(Document images with source code)
---+---

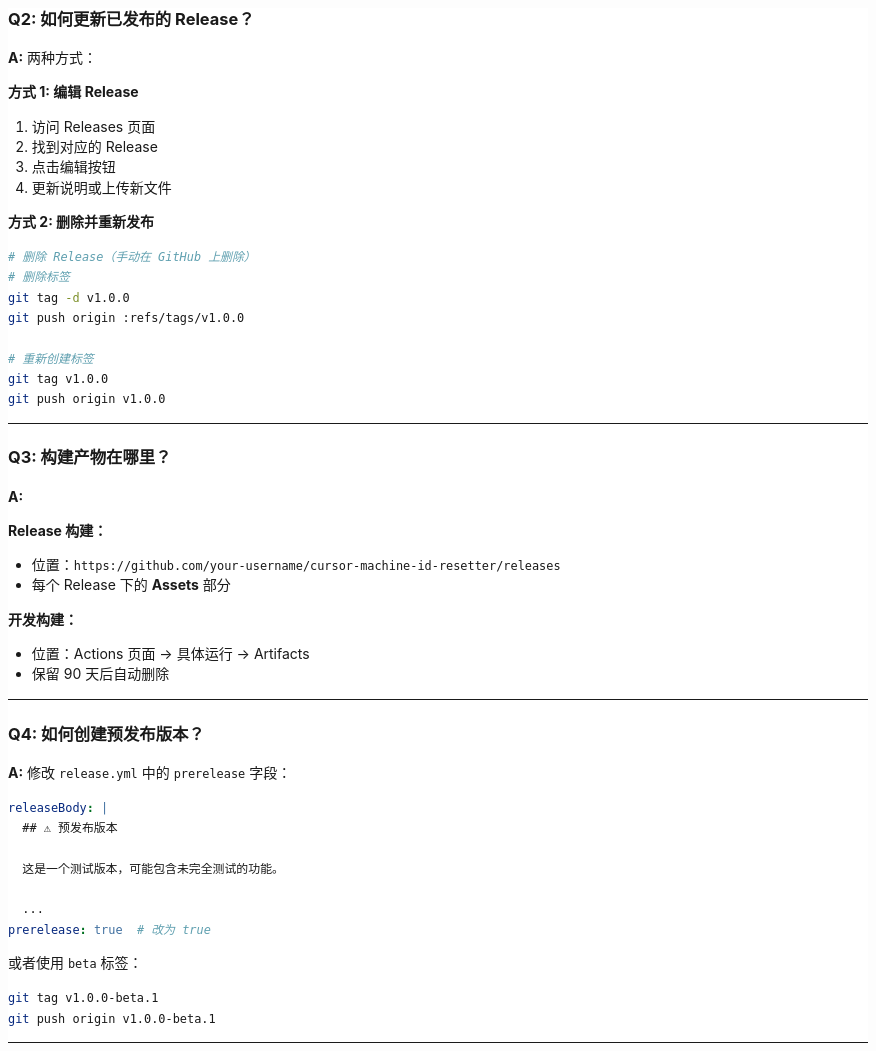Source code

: 
### Q2: 如何更新已发布的 Release？

**A:** 两种方式：

**方式 1: 编辑 Release**
1. 访问 Releases 页面
2. 找到对应的 Release
3. 点击编辑按钮
4. 更新说明或上传新文件

**方式 2: 删除并重新发布**
```bash
# 删除 Release（手动在 GitHub 上删除）
# 删除标签
git tag -d v1.0.0
git push origin :refs/tags/v1.0.0

# 重新创建标签
git tag v1.0.0
git push origin v1.0.0
```

---

### Q3: 构建产物在哪里？

**A:** 

**Release 构建：**
- 位置：`https://github.com/your-username/cursor-machine-id-resetter/releases`
- 每个 Release 下的 **Assets** 部分

**开发构建：**
- 位置：Actions 页面 → 具体运行 → Artifacts
- 保留 90 天后自动删除

---

### Q4: 如何创建预发布版本？

**A:** 修改 `release.yml` 中的 `prerelease` 字段：

```yaml
releaseBody: |
  ## ⚠️ 预发布版本
  
  这是一个测试版本，可能包含未完全测试的功能。
  
  ...
prerelease: true  # 改为 true
```

或者使用 `beta` 标签：
```bash
git tag v1.0.0-beta.1
git push origin v1.0.0-beta.1
```

---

---+---

■ Problem statement:
Please show every line above that includes the word "prerelease".

■ Your response:
**A:** 修改 `release.yml` 中的 `prerelease` 字段：
prerelease: true  # 改为 true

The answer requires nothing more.